_Text_
◆ ◆ ◆ ◆ ◆ ◆ ◆
Getting Started in Programming & Scripting

A

apg

Steve said:
On Thu, 15 Sep 2005 08:47:50 +0000 (UTC)



Absolutely not - but those who learn their road sense on a bicycle
(dodgy brakes, no airbags, no seatbelts and worse) are probably safer
drivers than those who learned it in a Volvo. Maybe...


Yes but there's a lot to be said for learning the art of
programming with something dangerous like BCPL or C where careless
coding gets rewarded with core dumps and other program crashes.
Why stop there, learn with assembler, I did, you've not lived until
you've patched the vtoc in hex or keyed in a bootstrap loader in octal.
 
W

Walter Roberson

There is nothing wrong with using pointers if they are used properly.
Pointers (indexes) are used in assembler frequently. There should be no
need for pointers in a high level language other than an index to a
record or similar requirement. Strong typing I agree is a pain at times
but if you can't express what you are attempting to achieve without
breaking the rules then there is something wrong and it's probably not
the rules.

We had a prototype research program that was in a mix of C
(computation section) and IDL (GUI). It went a lot further than
proof of concept, and should have been broken down and rewritten
long long before the point it go to, but you know what they say:
Programming is what happens while you're busy making other plans.

Eventually a decision was taken to generalize some important parts of it,
and modernize it all, and a fresh team was put together. As Java was
The Way Of The Future at the time, the team decided to write the
program in Java as much as possible, dropping into C++ for those
portions that were -measureably- too slow in Java.

You are, I am sure, familiar with the reasons to abandon C and move
to Java: Java is a clean new language design, object oriented,
without those ugly buffer overruns, and without all those pointer
problems C has, and any "well-written" Java program doesn't -need-
anything as gouche as type-punning. And with the IBM JIT compilers,
Java is even faster than C.


Well, about a person-decade of programming effort later, I chatted
with the team leader, and found that they had given up on that
approach, and for their next generation of the project, they were
rewriting everything into as pure C++ as they could, with just a
small graphics library interface for the GUI.
◆ ◆ ◆ ◆ ◆ ◆ ◆
_Source material_
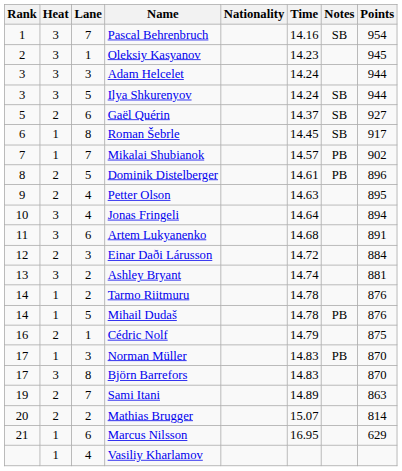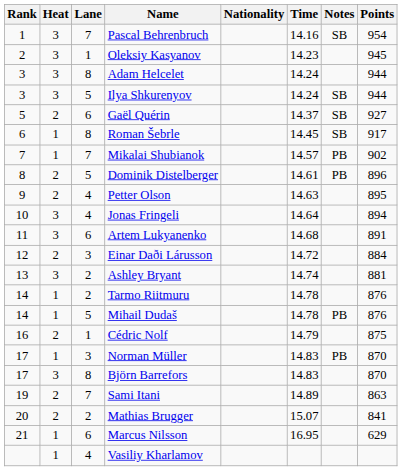Adam Helcelet | Lane: 3 -> 8
Mathias Brugger | Points: 814 -> 841
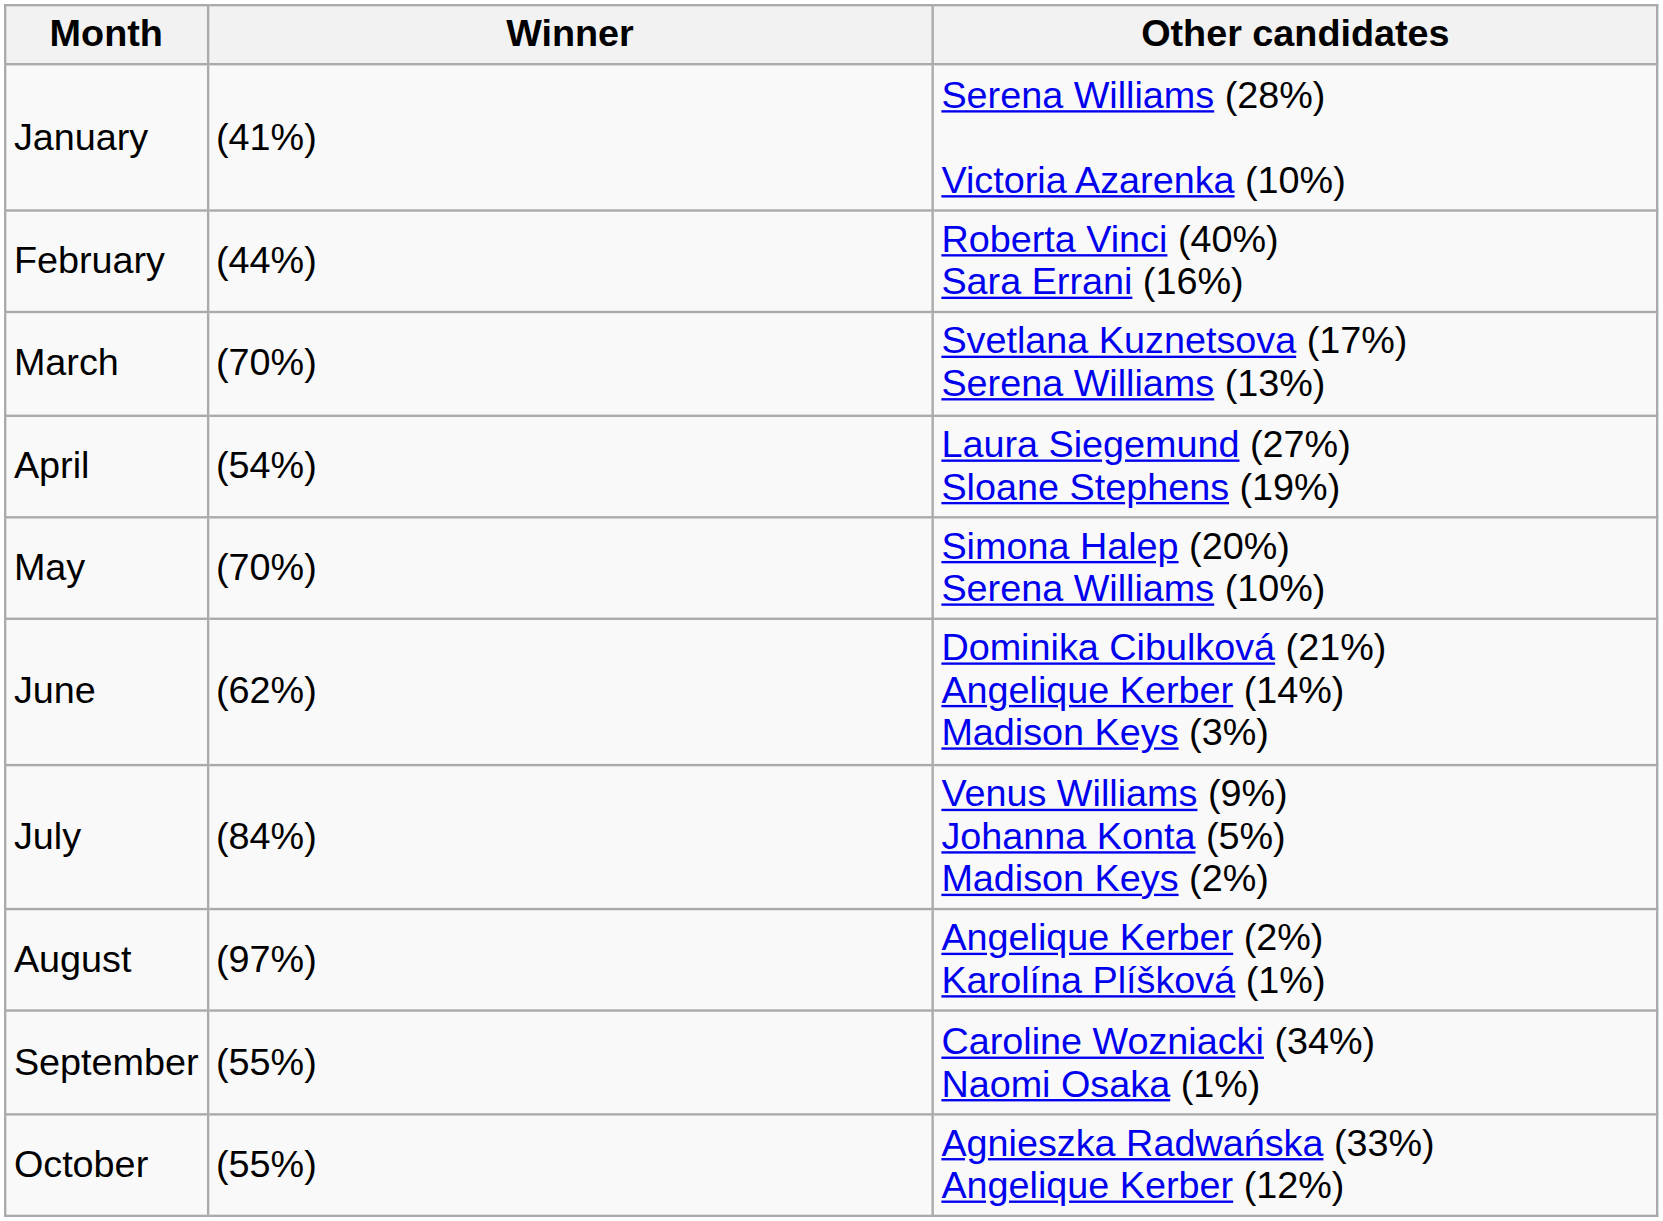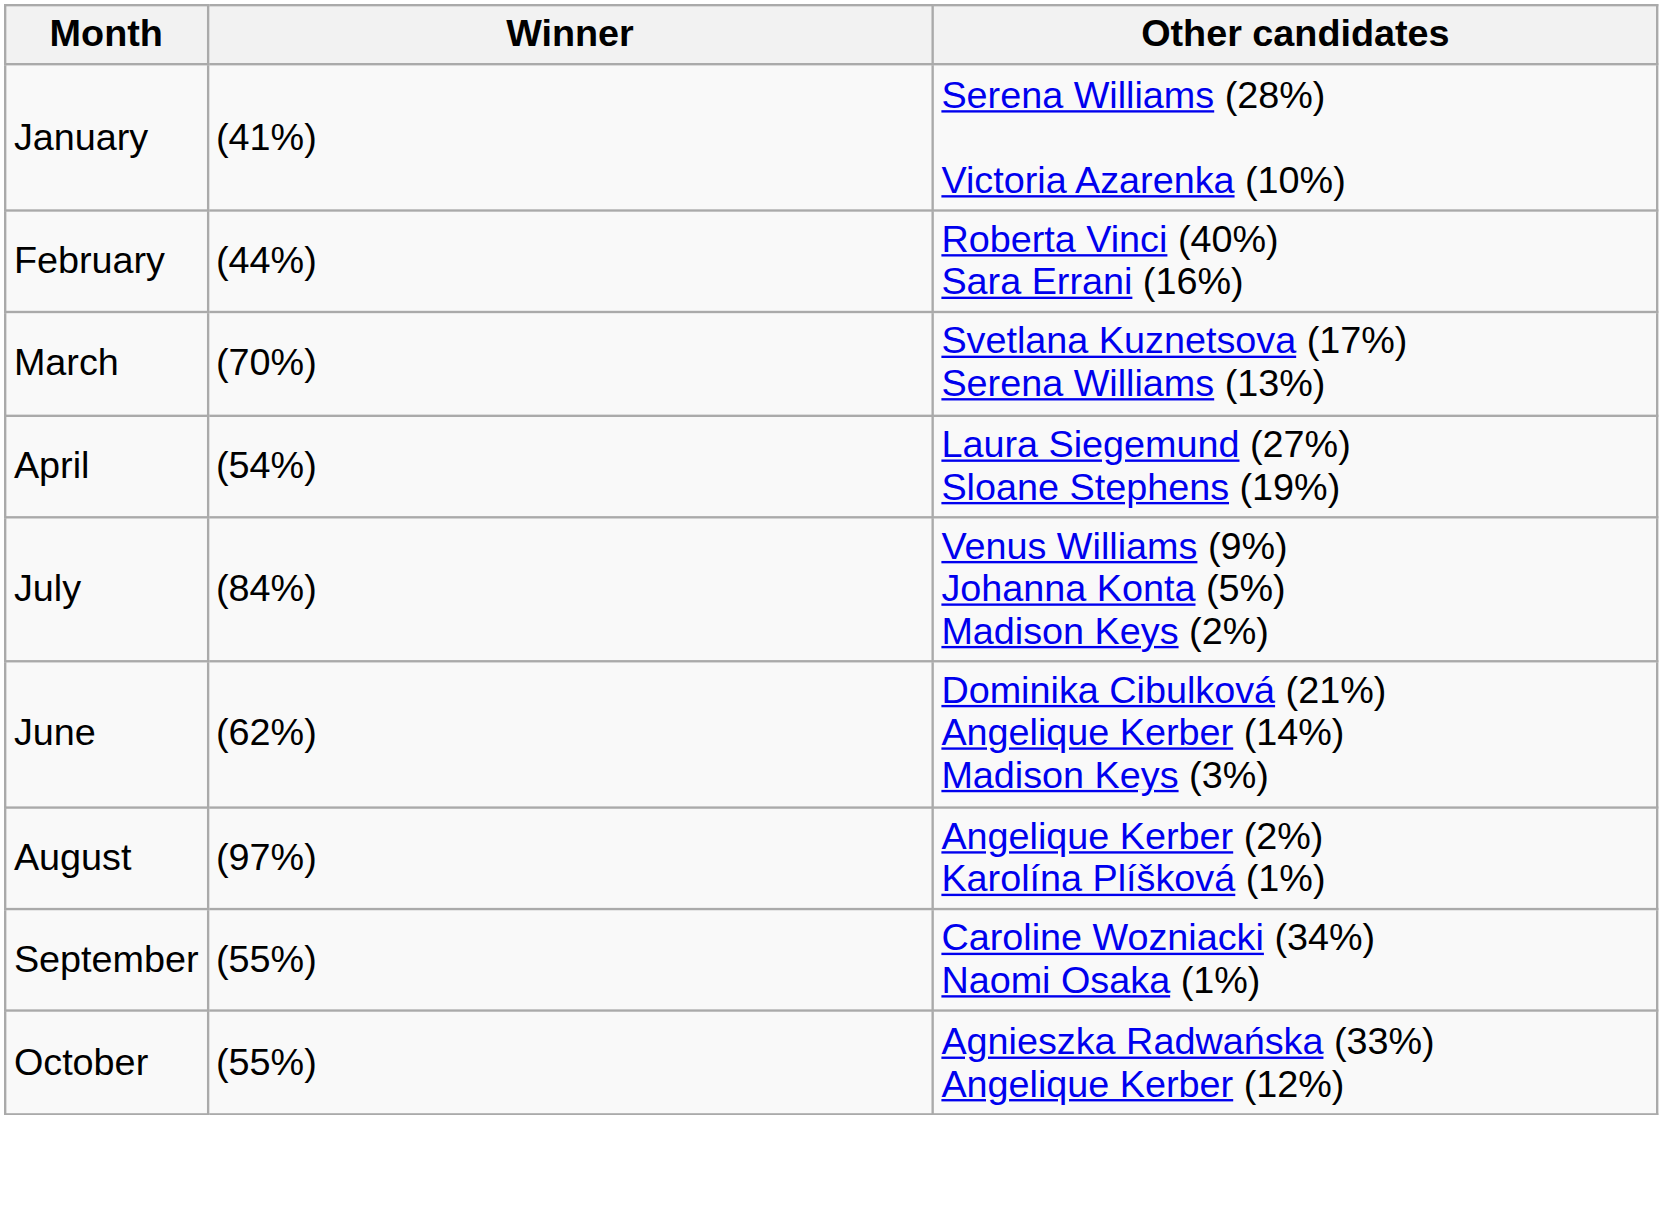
◆ ◆ ◆ ◆ ◆ ◆ ◆
_Exercises to complete_
A - List every programming language named in the forum thread on getting started in programming.
B - Write a continuation of the forum thread on getting started in programming, picking up right after its final sentence.

_Task responses_
A - BCPL, C, assembler, IDL, Java, C++

B -
The reason? Because {I was told} Java's "reference" mechanisms in
concert with Java's typing rules, are such that every time they sliced
up a multidimensional array into 1-D vectors for the mathematical
analysis we do, Java insisted on taking a -copy- of the data insted
of just passing along the address of the data. And since the
datasets could be a gigabyte and since the analysis portion might
iterate through ten thousand or more possibilities, all of the
data copying that was going on was just killing their performance.

but if you can't express what you are attempting to achieve without
breaking the rules then there is something wrong and it's probably not
the rules.

On the other hand, as hinted at in my anecdote, a strong typing
system can become a millstone if there are legitimate reasons to
want to logically decompose the types. Even just the layer
change from double[x][y] to double[x*y] can crush you -- a layer change
that is trivial in C but not in a strongly typed system.
 
A

apg

Walter said:
There is nothing wrong with using pointers if they are used properly.
Pointers (indexes) are used in assembler frequently. There should be no
need for pointers in a high level language other than an index to a
record or similar requirement. Strong typing I agree is a pain at times
but if you can't express what you are attempting to achieve without
breaking the rules then there is something wrong and it's probably not
the rules.


We had a prototype research program that was in a mix of C
(computation section) and IDL (GUI). It went a lot further than
proof of concept, and should have been broken down and rewritten
long long before the point it go to, but you know what they say:
Programming is what happens while you're busy making other plans.

Eventually a decision was taken to generalize some important parts of it,
and modernize it all, and a fresh team was put together. As Java was
The Way Of The Future at the time, the team decided to write the
program in Java as much as possible, dropping into C++ for those
portions that were -measureably- too slow in Java.

You are, I am sure, familiar with the reasons to abandon C and move
to Java: Java is a clean new language design, object oriented,
without those ugly buffer overruns, and without all those pointer
problems C has, and any "well-written" Java program doesn't -need-
anything as gouche as type-punning. And with the IBM JIT compilers,
Java is even faster than C.


Well, about a person-decade of programming effort later, I chatted
with the team leader, and found that they had given up on that
approach, and for their next generation of the project, they were
rewriting everything into as pure C++ as they could, with just a
small graphics library interface for the GUI.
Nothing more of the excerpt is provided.